_CONSIGNE_. Reproduisez telles quelles toutes les lignes des entrées ci-dessous, sans rien changer.

_DONNÉES EXTRAITES_.
---

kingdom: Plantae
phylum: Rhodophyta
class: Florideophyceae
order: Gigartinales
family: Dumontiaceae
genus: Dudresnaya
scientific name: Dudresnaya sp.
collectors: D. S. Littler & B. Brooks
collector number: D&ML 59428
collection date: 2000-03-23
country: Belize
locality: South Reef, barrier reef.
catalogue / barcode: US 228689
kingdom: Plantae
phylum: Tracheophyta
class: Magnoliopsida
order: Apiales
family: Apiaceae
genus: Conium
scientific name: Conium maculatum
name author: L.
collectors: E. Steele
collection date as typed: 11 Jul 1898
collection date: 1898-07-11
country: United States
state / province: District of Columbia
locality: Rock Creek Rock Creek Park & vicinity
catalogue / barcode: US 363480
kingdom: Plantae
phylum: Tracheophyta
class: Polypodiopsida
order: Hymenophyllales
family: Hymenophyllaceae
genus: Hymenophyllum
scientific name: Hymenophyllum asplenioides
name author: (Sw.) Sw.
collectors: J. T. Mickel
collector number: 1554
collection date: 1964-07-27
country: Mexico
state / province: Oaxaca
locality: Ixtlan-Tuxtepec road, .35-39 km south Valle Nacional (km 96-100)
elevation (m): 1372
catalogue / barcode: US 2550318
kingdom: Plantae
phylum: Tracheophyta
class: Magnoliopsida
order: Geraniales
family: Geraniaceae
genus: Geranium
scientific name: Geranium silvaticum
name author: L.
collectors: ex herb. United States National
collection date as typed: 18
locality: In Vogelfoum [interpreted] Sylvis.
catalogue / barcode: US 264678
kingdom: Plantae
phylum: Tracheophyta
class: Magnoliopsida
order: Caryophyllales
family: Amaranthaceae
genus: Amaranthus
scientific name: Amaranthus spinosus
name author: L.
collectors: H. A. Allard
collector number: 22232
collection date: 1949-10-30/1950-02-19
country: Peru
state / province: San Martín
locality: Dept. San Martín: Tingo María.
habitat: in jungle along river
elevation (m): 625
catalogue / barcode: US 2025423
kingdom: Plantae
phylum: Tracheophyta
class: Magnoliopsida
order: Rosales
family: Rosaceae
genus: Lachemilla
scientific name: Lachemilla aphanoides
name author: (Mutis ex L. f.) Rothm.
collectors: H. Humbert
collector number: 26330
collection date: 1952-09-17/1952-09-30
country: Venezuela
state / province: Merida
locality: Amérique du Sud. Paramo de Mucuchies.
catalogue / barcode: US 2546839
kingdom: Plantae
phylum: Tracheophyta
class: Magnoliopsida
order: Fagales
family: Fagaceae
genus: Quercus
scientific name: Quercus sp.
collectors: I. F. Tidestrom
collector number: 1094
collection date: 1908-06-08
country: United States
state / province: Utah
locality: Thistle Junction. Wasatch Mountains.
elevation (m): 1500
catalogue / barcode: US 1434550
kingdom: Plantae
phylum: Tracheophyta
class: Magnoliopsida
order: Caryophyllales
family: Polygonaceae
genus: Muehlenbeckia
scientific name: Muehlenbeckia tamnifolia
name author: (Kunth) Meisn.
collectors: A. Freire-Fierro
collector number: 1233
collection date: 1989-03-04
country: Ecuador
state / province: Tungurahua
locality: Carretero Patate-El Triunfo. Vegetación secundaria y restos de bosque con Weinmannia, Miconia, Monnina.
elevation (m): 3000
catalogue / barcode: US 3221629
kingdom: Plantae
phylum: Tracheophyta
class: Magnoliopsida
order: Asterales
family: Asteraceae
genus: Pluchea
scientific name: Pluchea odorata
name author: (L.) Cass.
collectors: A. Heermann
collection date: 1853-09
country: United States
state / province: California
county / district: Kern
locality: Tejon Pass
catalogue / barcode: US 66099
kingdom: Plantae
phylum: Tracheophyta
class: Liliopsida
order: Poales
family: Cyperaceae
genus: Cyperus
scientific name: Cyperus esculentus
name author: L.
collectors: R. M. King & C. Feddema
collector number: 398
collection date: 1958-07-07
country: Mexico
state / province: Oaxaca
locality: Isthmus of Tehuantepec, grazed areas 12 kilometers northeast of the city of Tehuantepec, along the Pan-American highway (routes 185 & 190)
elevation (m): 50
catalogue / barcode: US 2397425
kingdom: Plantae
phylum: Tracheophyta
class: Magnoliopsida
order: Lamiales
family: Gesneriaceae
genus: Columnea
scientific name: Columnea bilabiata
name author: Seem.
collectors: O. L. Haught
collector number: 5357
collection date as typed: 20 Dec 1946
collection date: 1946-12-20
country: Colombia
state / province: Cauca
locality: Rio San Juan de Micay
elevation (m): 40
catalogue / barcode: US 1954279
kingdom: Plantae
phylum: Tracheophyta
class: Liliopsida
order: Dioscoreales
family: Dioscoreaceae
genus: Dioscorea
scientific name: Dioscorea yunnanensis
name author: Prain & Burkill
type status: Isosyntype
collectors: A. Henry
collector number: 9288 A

---

_RÉPONSE COMPLÈTE_.
kingdom: Plantae
phylum: Rhodophyta
class: Florideophyceae
order: Gigartinales
family: Dumontiaceae
genus: Dudresnaya
scientific name: Dudresnaya sp.
collectors: D. S. Littler & B. Brooks
collector number: D&ML 59428
collection date: 2000-03-23
country: Belize
locality: South Reef, barrier reef.
catalogue / barcode: US 228689
kingdom: Plantae
phylum: Tracheophyta
class: Magnoliopsida
order: Apiales
family: Apiaceae
genus: Conium
scientific name: Conium maculatum
name author: L.
collectors: E. Steele
collection date as typed: 11 Jul 1898
collection date: 1898-07-11
country: United States
state / province: District of Columbia
locality: Rock Creek Rock Creek Park & vicinity
catalogue / barcode: US 363480
kingdom: Plantae
phylum: Tracheophyta
class: Polypodiopsida
order: Hymenophyllales
family: Hymenophyllaceae
genus: Hymenophyllum
scientific name: Hymenophyllum asplenioides
name author: (Sw.) Sw.
collectors: J. T. Mickel
collector number: 1554
collection date: 1964-07-27
country: Mexico
state / province: Oaxaca
locality: Ixtlan-Tuxtepec road, .35-39 km south Valle Nacional (km 96-100)
elevation (m): 1372
catalogue / barcode: US 2550318
kingdom: Plantae
phylum: Tracheophyta
class: Magnoliopsida
order: Geraniales
family: Geraniaceae
genus: Geranium
scientific name: Geranium silvaticum
name author: L.
collectors: ex herb. United States National
collection date as typed: 18
locality: In Vogelfoum [interpreted] Sylvis.
catalogue / barcode: US 264678
kingdom: Plantae
phylum: Tracheophyta
class: Magnoliopsida
order: Caryophyllales
family: Amaranthaceae
genus: Amaranthus
scientific name: Amaranthus spinosus
name author: L.
collectors: H. A. Allard
collector number: 22232
collection date: 1949-10-30/1950-02-19
country: Peru
state / province: San Martín
locality: Dept. San Martín: Tingo María.
habitat: in jungle along river
elevation (m): 625
catalogue / barcode: US 2025423
kingdom: Plantae
phylum: Tracheophyta
class: Magnoliopsida
order: Rosales
family: Rosaceae
genus: Lachemilla
scientific name: Lachemilla aphanoides
name author: (Mutis ex L. f.) Rothm.
collectors: H. Humbert
collector number: 26330
collection date: 1952-09-17/1952-09-30
country: Venezuela
state / province: Merida
locality: Amérique du Sud. Paramo de Mucuchies.
catalogue / barcode: US 2546839
kingdom: Plantae
phylum: Tracheophyta
class: Magnoliopsida
order: Fagales
family: Fagaceae
genus: Quercus
scientific name: Quercus sp.
collectors: I. F. Tidestrom
collector number: 1094
collection date: 1908-06-08
country: United States
state / province: Utah
locality: Thistle Junction. Wasatch Mountains.
elevation (m): 1500
catalogue / barcode: US 1434550
kingdom: Plantae
phylum: Tracheophyta
class: Magnoliopsida
order: Caryophyllales
family: Polygonaceae
genus: Muehlenbeckia
scientific name: Muehlenbeckia tamnifolia
name author: (Kunth) Meisn.
collectors: A. Freire-Fierro
collector number: 1233
collection date: 1989-03-04
country: Ecuador
state / province: Tungurahua
locality: Carretero Patate-El Triunfo. Vegetación secundaria y restos de bosque con Weinmannia, Miconia, Monnina.
elevation (m): 3000
catalogue / barcode: US 3221629
kingdom: Plantae
phylum: Tracheophyta
class: Magnoliopsida
order: Asterales
family: Asteraceae
genus: Pluchea
scientific name: Pluchea odorata
name author: (L.) Cass.
collectors: A. Heermann
collection date: 1853-09
country: United States
state / province: California
county / district: Kern
locality: Tejon Pass
catalogue / barcode: US 66099
kingdom: Plantae
phylum: Tracheophyta
class: Liliopsida
order: Poales
family: Cyperaceae
genus: Cyperus
scientific name: Cyperus esculentus
name author: L.
collectors: R. M. King & C. Feddema
collector number: 398
collection date: 1958-07-07
country: Mexico
state / province: Oaxaca
locality: Isthmus of Tehuantepec, grazed areas 12 kilometers northeast of the city of Tehuantepec, along the Pan-American highway (routes 185 & 190)
elevation (m): 50
catalogue / barcode: US 2397425
kingdom: Plantae
phylum: Tracheophyta
class: Magnoliopsida
order: Lamiales
family: Gesneriaceae
genus: Columnea
scientific name: Columnea bilabiata
name author: Seem.
collectors: O. L. Haught
collector number: 5357
collection date as typed: 20 Dec 1946
collection date: 1946-12-20
country: Colombia
state / province: Cauca
locality: Rio San Juan de Micay
elevation (m): 40
catalogue / barcode: US 1954279
kingdom: Plantae
phylum: Tracheophyta
class: Liliopsida
order: Dioscoreales
family: Dioscoreaceae
genus: Dioscorea
scientific name: Dioscorea yunnanensis
name author: Prain & Burkill
type status: Isosyntype
collectors: A. Henry
collector number: 9288 A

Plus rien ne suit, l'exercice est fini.